Single by Mat Kearney

from the album City of Black & White
- Released: March 10, 2009
- Genre: Pop
- Length: 3:37
- Label: Aware, Columbia
- Songwriters: Mat Kearney, Robert Marvin, Josiah Bell

Mat Kearney singles chronology
| "Breathe In, Breathe Out" (2007) | "Closer to Love" (2009) | "All I Have" (2009) |

Music video
- "Closer to Love" on YouTube

= Closer to Love =

"Closer to Love" is the first single from Mat Kearney's third album City of Black & White. It was released as a digital download on March 10, 2009. The song was featured in USA Today and chosen as the "Pick of the week." The music video was released on March 27, 2009.

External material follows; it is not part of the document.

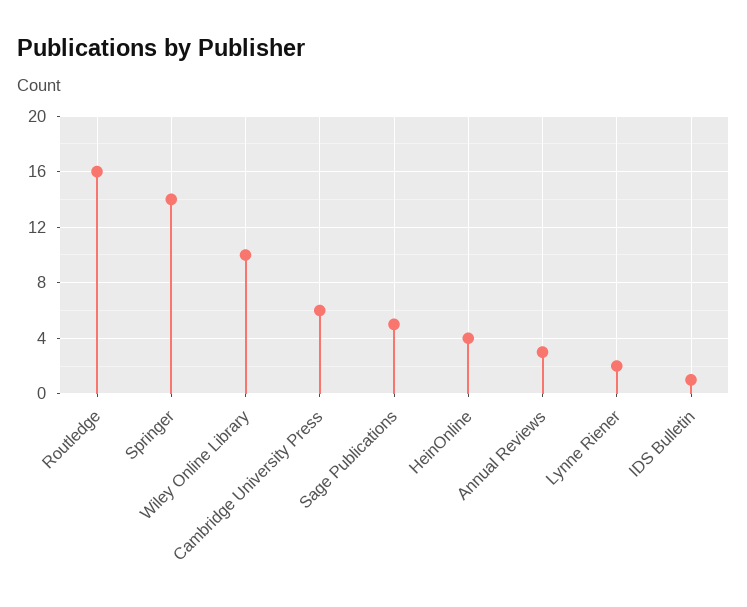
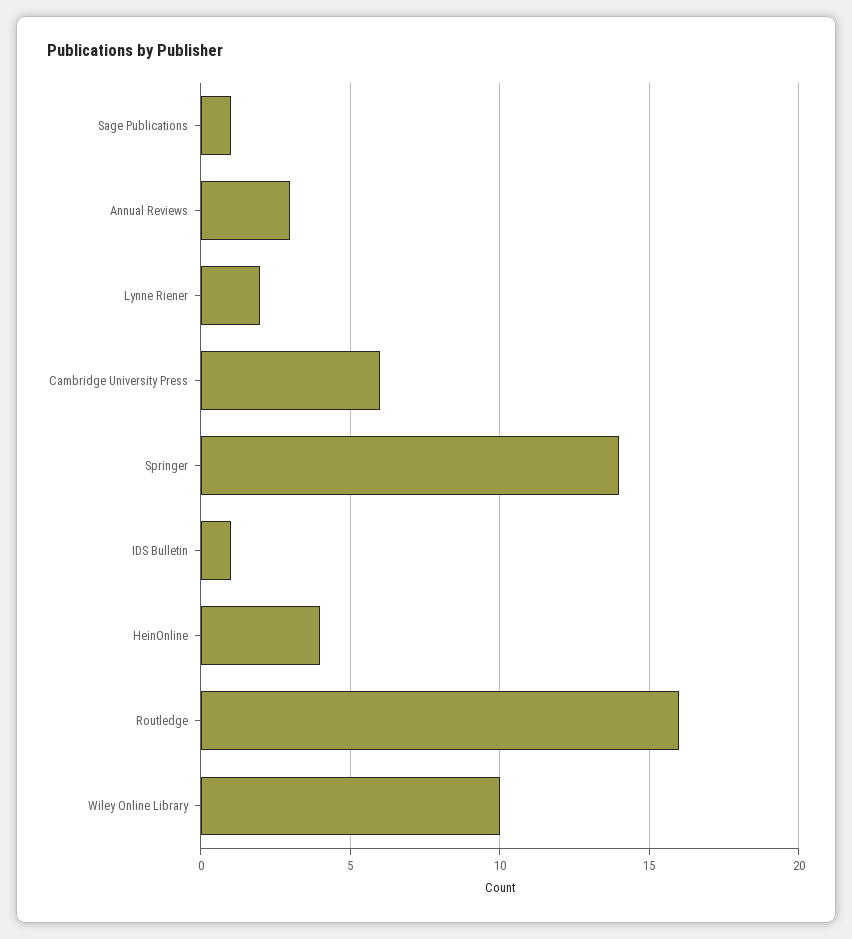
Sage Publications: 5 -> 1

Kearney explained to Relevant Magazine that this song is, "about dealing with the difficulties of a tough world, or maybe about the tough world we see our friends living in, or maybe it's something about the growing we are all a part of—longing for something whole and perfect—like we are just passing through this place."

On September 6, 2011, Taylor Swift covered this song on her Speak Now World Tour in Portland, Oregon at the Rose Garden Arena.

==Charts==
===Weekly charts===

Chart performance for Closer to Love
| Chart (2009) | Peak position |
|---|---|
| US Billboard Hot 100 | 91 |
| US Adult Alternative Airplay (Billboard) | 6 |
| US Adult Contemporary (Billboard) | 13 |
| US Adult Pop Airplay (Billboard) | 12 |
| US Hot Christian Songs (Billboard) | 7 |
| US Christian Airplay (Billboard) | 7 |

===Year-end charts===

| Chart (2009) | Position |
|---|---|
| US Adult Contemporary (Billboard) | 36 |
| US Adult Top 40 (Billboard) | 31 |

==Certifications==

| Region | Certification | Certified units/sales |
| United States (RIAA) | Gold | 500,000^{‡} |
^{‡} Sales+streaming figures based on certification alone.